All very apropos of New Year's by the way, as the Times Square ball is one of these.
The higher the frequency, the more triangles, but it's still all six slice and five slice pizzas, just more of them.
> As n -> infinity, the interior angles approach 0. The limit of 360/n as n approaches infinity is 0. Yet, the sum of the interior angles is always 360, or stated another way, n * 360/n = 360, a constant. >
The apex of each hexagon makes the pizza slightly convex / concave i.e. the center point is a not in plane with the points around the rim (the rim doesn't have to be all in a plane either). Every vertex is a local apex i.e. is surround by a little less than 360 degrees.
The number of degrees around each vertex is never quite 360, because we're on a ball. But the triangles are so small, relatively, that it's as flat as a bathroom floor (triangular tiles) except mathematically (and with careful measurement) we see that it isn't. Picture a ball the size of the Earth with triangular bathroom floor tiles smoothly covering it -- they look almost perfectly equilateral except around pentagons (which may be hard to find are there are only 12 of them).
Every vertex contributes some small positive finite amount to the grand total of 720. 720 degrees apportioned to all these vertexes, really would create perfect flatness around each of them. The skin would no any longer have convexity and this would not be a polyhedron.
> But you are missing a step when you stated your contradiction. > > You are asking why does limit(n) * limit(360/n) as n->infinity not equal the limit(n * 360/n) as n->infinity. >
360 is divided by either 6 or 5, but in such a way that | 360 - d | where d is the total degrees around v (vertex) > 0.
I can make | 360 - d | arbitrarily close to 0 as I increase the frequency of the triangular mesh (more pizzas, but not more slices around each vertex -- that's 6 or 5).
Give me an epsilon, like .000000000000001 degrees, and I can give you a frequency that is less than epsilon, i.e. | 360 - d | < e.
> This is because the limit(n) as n->infinity does not exist, and thus, you can't multiply the limits. >
As the number of vertexes increases, | 360 - d | decreases as close to 0 as we like. But it can never be 0, because all the vertexes together contribute a grand total of 720 degrees (unchanging constant).

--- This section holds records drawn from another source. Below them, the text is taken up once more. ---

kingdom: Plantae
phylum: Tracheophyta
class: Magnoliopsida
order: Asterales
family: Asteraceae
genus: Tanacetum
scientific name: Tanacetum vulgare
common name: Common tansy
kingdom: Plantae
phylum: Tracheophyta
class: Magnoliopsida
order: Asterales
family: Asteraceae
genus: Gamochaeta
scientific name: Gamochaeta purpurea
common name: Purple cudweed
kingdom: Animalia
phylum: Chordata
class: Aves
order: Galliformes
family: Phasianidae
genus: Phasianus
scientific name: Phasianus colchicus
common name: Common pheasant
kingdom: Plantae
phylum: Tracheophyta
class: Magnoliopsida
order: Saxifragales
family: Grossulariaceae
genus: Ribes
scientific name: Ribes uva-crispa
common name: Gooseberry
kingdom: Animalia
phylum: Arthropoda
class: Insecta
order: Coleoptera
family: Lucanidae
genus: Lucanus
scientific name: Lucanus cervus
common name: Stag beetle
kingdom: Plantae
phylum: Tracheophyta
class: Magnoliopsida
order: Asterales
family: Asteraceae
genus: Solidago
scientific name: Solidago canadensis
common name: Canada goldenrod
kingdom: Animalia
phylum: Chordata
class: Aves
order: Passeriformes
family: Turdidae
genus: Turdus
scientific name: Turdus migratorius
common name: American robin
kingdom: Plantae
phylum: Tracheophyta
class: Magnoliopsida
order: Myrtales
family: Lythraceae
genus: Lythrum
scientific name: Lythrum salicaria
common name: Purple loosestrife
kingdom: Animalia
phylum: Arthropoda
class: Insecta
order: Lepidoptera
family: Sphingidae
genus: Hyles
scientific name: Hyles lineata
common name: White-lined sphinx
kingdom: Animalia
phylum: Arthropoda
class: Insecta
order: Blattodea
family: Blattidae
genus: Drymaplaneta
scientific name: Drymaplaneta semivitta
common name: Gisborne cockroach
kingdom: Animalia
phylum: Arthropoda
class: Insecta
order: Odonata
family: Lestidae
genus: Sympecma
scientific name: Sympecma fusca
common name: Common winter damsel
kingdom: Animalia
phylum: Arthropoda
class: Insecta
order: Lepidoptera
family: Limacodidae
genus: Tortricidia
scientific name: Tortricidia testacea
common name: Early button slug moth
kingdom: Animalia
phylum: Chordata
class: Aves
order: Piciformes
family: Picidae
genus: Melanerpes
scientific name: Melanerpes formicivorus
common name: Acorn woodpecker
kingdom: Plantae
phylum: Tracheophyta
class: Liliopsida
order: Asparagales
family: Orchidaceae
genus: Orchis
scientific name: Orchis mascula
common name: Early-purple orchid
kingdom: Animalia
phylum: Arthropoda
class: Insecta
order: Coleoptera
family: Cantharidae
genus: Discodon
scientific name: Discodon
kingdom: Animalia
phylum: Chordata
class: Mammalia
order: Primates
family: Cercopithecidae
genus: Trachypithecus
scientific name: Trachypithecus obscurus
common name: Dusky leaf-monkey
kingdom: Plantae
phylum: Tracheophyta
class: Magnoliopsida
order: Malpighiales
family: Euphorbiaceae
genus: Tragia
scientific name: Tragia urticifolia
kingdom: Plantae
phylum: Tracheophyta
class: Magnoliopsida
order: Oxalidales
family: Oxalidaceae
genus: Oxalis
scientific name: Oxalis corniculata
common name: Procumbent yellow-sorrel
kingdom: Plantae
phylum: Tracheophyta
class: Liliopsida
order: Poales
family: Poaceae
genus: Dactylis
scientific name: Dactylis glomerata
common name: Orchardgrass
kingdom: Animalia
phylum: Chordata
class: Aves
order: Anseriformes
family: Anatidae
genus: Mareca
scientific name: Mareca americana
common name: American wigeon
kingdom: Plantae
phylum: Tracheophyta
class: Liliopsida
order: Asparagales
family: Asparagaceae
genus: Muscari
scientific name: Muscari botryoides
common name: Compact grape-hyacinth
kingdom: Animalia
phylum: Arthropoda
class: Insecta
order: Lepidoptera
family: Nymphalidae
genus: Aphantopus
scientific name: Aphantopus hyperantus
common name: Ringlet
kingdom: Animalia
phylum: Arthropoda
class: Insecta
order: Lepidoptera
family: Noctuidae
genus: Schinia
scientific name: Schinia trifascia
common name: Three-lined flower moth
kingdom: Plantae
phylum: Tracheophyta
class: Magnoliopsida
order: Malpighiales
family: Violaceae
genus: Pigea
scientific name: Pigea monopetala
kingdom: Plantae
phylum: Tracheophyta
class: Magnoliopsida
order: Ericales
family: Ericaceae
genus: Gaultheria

This is what's known as Descartes Deficit, i.e. if you add up the number of degrees round each corner of a cube (90 + 90 + 90), the local deficit (the difference from 360) is 90 and 90 times the number of vertexes is 720. This will be true of your octahedron, icosahedron, dodecahedron etc. etc., and true of your super high frequency geodesic sphere.
> You did show that limit(360/n) exists and is zero. > You did show that limit(n * 360/n) exists and is 360. > > But your final statement actually involves limit(n), which you never showed existed, and indeed, doesn't exist. > > Bob Hansen >
n = number of vertexes on the sphere (note: if p = n - 2, then the ratio of p:faces:edges = 1:2:3 if omni-triangulated) 720 = constant angular deficit (all local deficits added) -- per Descartes d = number of degrees around each vertex (< 360 in all cases) but arbitrarily close |360 - d| = local angular deficit (a given vertex)
Sigma [local angular deficit] == 720 all v
As the limit n increases without limit, local angular deficit -> 0, but sum total angular deficit remains fixed at 720.
How could the sum of all the |360 - d| amounts be 720 (a constant) and yet each have 0 as a limit?
I guess you could say 720 * n * (1/n) --> 720 for any n (which isn't quite the same thing), but it's interesting nonetheless how you can argue a limit of 0 at each vertex (perfect flatness at the limit), and yet know there's a fraction of 720 that's always keeping us from true 0 (720/n approaches 0 too, as n -> infinity, I guess one would say).
Not a show stopper, but in the process we learn something about subdividing a sphere, and maybe about calculus.